- _Texto da página_:

<<<<

O art. 522 da CLT não exclui ou restringe a liberdade das entidades sindicais de definir o número de integrantes de sua diretoria, considerando suas necessidades. À luz do atual entendimento afirmado na jurisprudência do Supremo Tribunal Federal e também do Tribunal Superior do Trabalho, o dispositivo legal cumpre a finalidade de limitar o número de dirigentes sindicais detentores da garantia provisória no emprego estabelecida no inc. VIII do art. 8º da Constituição da República, no qual se tem: ?Art. 8º – (?) VIII – é vedada a dispensa do empregado sindicalizado a partido registro da candidatura a cargo de direção ou representação sindical e, se eleito, ainda que suplente, até um ano após o final do mandato, salvo se cometer falta grave nos termos da lei?. A definição do número de diretores de uma entidade sindical é matéria abrangida pela liberdade sindical e regulada em estatuto.

>>>>

- _Informações extraídas_:
<<<<

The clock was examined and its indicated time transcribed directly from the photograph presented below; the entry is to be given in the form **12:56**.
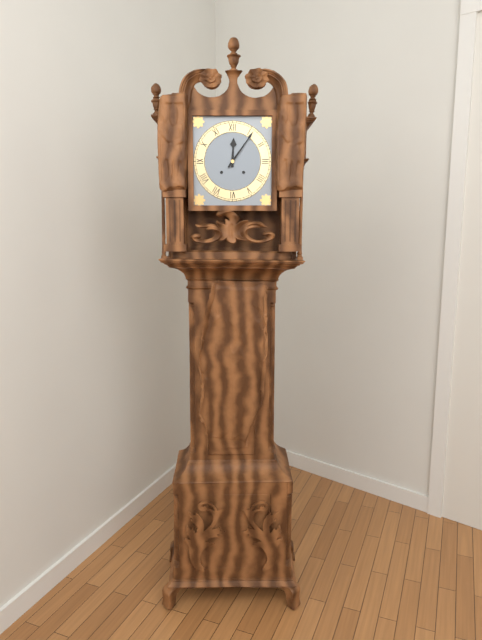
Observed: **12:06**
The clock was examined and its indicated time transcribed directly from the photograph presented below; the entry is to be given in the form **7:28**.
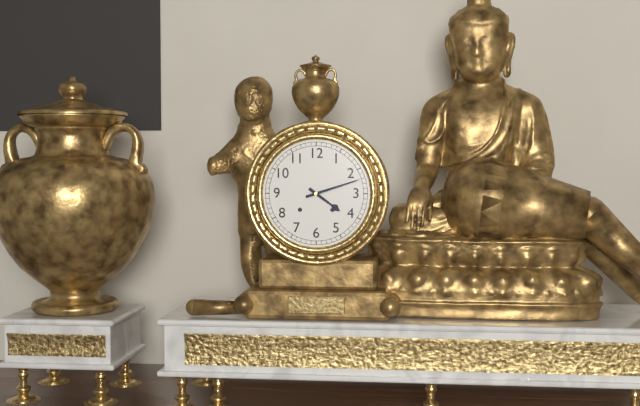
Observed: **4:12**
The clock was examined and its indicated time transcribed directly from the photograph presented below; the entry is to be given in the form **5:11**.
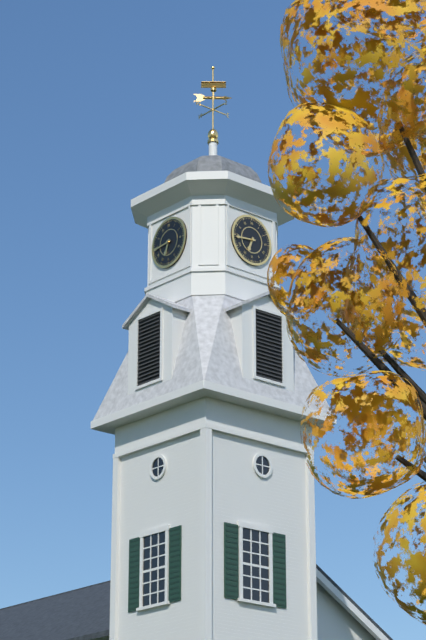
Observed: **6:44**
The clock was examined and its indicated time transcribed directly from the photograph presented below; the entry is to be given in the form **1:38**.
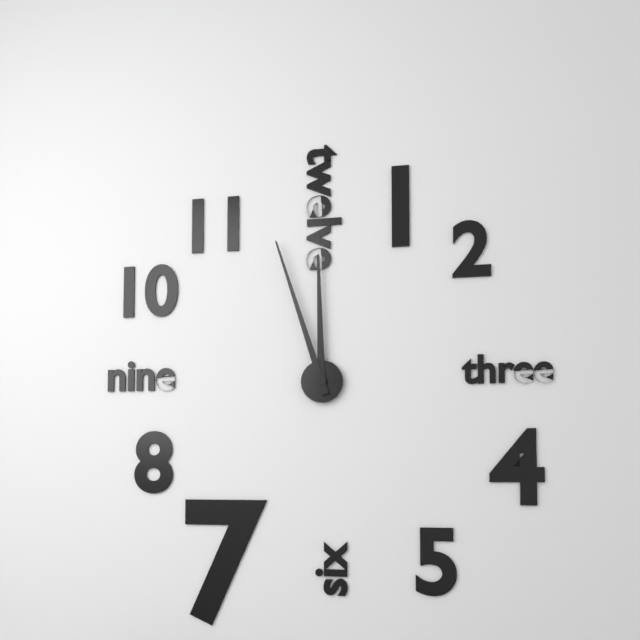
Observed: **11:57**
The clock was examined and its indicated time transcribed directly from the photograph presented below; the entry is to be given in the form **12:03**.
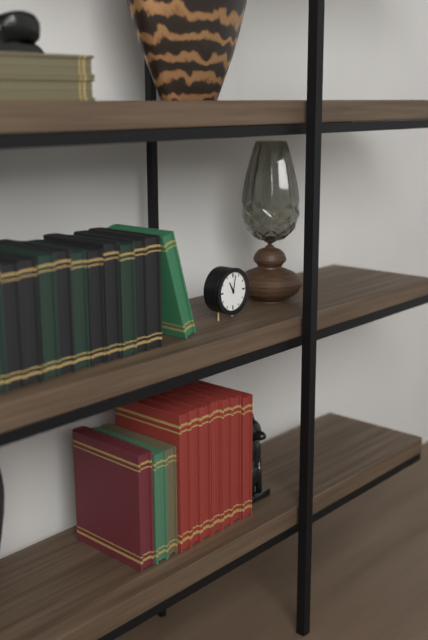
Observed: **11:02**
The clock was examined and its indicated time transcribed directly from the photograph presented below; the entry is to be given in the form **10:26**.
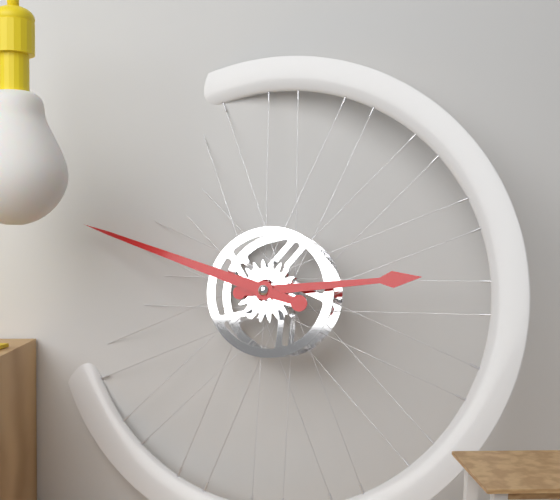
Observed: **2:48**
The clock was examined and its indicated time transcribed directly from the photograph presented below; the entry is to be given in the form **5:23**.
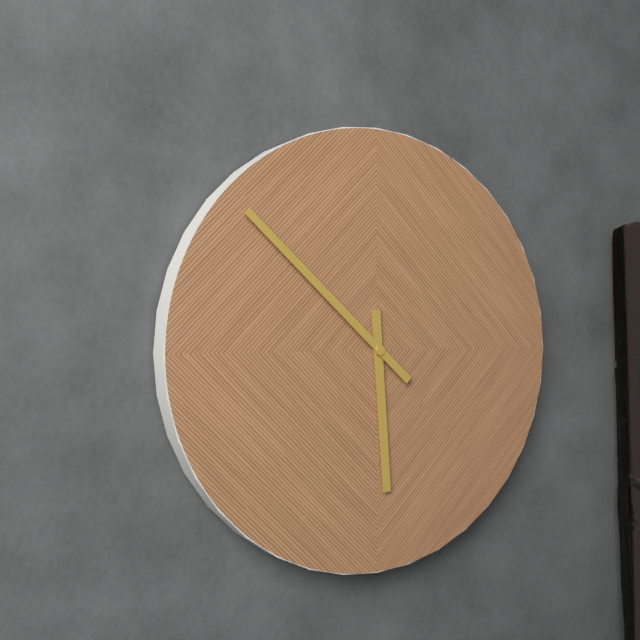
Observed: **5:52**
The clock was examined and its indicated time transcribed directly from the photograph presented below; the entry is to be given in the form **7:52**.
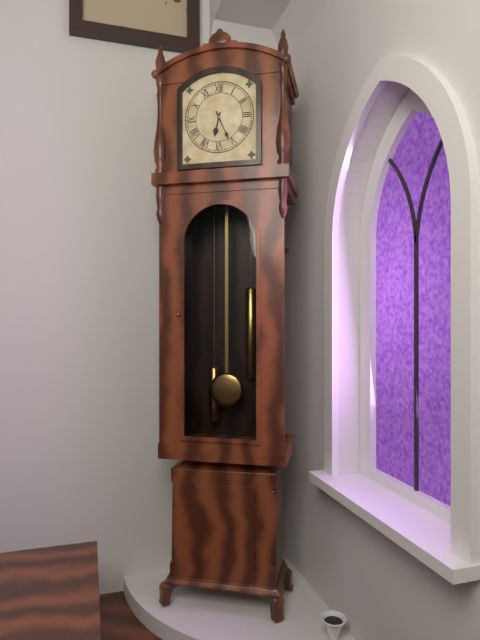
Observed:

>>>>

- _Problema proposto 1_:
Enumere todos os tribunais e diplomas legais citados pelo nome no texto sobre o art. 522 da CLT.
- _Problema proposto 2_:
Prossiga o texto sobre o art. 522 da CLT a partir do ponto em que ele termina.
Os registros vêm de uma fonte diferente da do texto.

- _Resposta da tarefa 1_:
CLT; Supremo Tribunal Federal; Tribunal Superior do Trabalho; Constituição da República.

- _Resposta da tarefa 2_:
Entretanto, a definição do número de dirigentes sindicais com garantia provisória no emprego não é matéria sujeita ao arbítrio de cada entidade sindical nem importa na autonomia maior ou menor do sindicato. A garantia provisória no emprego é matéria disciplinada legalmente, cabendo ao Estado definir os termos e limites dessa condição, sobretudo pela comprovação de que o direito do trabalho, no sistema positivado no Brasil, admite o rompimento do contrato de trabalho sem justa causa pelo empregador.

O sistema constitucional não determina o número de dirigentes sindicais a serem beneficiados pela garantia provisória no emprego. Assim, não há vício a contaminar por inconstitucionalidade dispositivo legal que limita o número de dirigentes sindicais com garantia provisória no emprego.

O art. 522 da Consolidação das Leis do Trabalho, ao invés de afrontar o dispositivo constitucional, dota de efetividade e razoabilidade o inc. VIII do art. 8º da Constituição da República, porque assegura a estabilidade no emprego a número determinado de dirigentes sindicais. Note-se que uma das finalidades da garantia provisória de emprego do dirigente sindical é proteger o empregado que atua diretamente na negociação com o empregador para defender os interesses da categoria.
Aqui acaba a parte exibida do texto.